* [WHAT THE EXERCISE ASKS]: Restate word for word the lines in the listing below, starting at the line containing "#3 white plastic" and ending at the line containing "#5 wristwatch <box>281,133,397,186</box>", both included; leave out the rest.
Start of INPUT
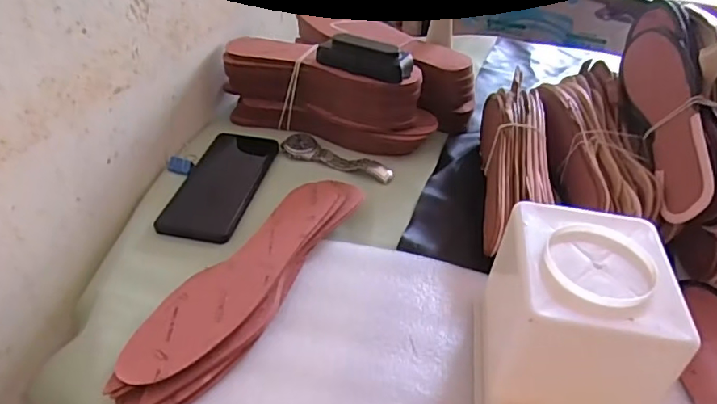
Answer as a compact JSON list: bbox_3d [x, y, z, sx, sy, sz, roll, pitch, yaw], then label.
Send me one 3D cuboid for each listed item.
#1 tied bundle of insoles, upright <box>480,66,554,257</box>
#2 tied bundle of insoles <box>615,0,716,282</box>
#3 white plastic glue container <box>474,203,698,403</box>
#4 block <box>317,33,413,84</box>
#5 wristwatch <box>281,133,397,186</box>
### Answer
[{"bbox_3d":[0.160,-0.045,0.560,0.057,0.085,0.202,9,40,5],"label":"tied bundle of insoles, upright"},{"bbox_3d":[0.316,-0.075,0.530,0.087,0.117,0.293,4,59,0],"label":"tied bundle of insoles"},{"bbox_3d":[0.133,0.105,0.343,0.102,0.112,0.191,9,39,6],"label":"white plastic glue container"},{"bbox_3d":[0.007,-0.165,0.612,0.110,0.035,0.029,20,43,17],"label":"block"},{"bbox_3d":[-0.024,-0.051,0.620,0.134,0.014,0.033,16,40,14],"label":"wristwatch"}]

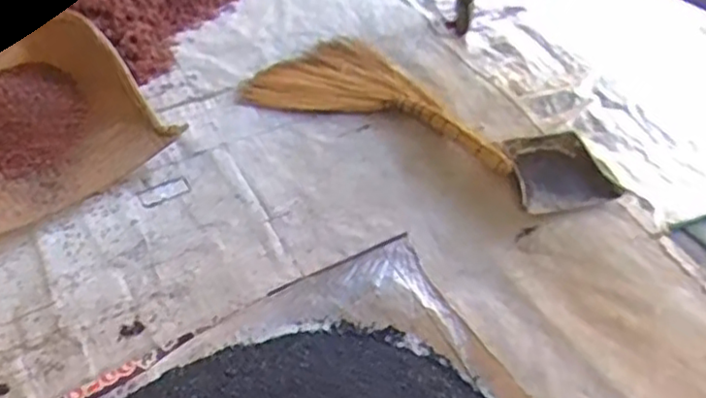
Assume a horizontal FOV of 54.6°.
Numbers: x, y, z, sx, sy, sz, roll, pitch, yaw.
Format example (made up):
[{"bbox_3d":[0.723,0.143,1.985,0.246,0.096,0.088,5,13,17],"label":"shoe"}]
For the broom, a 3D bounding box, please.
End of INPUT
* [ANSWER SPACE]:
#3 white plastic glue container <box>474,203,698,403</box>
#4 block <box>317,33,413,84</box>
#5 wristwatch <box>281,133,397,186</box>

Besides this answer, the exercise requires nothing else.